● The problem
Every line below that holds the string "Please" must be copied.

[Extracted records]
········
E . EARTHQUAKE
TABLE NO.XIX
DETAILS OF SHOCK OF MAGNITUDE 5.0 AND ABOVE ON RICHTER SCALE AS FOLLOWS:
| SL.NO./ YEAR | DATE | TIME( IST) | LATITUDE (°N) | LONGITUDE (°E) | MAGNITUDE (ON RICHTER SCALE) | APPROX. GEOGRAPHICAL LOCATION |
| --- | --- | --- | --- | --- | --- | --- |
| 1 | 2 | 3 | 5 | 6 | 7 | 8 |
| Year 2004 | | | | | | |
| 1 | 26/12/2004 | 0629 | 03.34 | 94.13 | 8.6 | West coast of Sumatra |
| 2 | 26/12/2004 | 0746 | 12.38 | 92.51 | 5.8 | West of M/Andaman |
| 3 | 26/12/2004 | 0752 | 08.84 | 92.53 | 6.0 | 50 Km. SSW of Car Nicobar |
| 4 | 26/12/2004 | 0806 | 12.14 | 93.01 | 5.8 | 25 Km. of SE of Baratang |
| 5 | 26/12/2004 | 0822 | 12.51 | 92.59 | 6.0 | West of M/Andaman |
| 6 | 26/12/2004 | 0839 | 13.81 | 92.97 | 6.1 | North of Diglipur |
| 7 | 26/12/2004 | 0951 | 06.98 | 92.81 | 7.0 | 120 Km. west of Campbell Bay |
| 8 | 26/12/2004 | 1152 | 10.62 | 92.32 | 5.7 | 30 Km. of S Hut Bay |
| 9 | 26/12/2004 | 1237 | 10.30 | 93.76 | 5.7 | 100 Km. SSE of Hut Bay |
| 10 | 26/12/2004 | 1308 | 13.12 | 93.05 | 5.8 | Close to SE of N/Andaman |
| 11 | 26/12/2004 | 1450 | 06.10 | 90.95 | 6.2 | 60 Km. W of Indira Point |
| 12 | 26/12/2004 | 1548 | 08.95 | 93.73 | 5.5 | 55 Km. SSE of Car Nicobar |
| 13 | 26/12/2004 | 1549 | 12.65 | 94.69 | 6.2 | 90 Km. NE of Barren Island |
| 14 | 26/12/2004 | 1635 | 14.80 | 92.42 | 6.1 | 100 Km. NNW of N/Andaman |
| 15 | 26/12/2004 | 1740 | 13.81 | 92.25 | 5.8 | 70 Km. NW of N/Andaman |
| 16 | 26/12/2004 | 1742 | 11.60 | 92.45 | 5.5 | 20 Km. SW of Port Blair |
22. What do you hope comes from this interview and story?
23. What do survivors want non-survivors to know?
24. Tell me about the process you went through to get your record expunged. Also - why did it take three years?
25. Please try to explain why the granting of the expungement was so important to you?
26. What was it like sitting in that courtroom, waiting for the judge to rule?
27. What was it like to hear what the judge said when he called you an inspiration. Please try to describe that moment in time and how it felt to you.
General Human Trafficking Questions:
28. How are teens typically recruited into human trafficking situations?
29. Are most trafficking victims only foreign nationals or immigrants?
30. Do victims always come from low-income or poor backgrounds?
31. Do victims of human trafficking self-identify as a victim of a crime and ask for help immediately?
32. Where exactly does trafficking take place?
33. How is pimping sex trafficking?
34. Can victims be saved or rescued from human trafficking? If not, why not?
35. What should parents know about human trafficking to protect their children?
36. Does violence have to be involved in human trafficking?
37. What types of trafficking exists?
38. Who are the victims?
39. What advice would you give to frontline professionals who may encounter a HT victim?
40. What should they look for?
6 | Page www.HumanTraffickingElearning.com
········
● Answer for the task
25. Please try to explain why the granting of the expungement was so important to you?
27. What was it like to hear what the judge said when he called you an inspiration. Please try to describe that moment in time and how it felt to you.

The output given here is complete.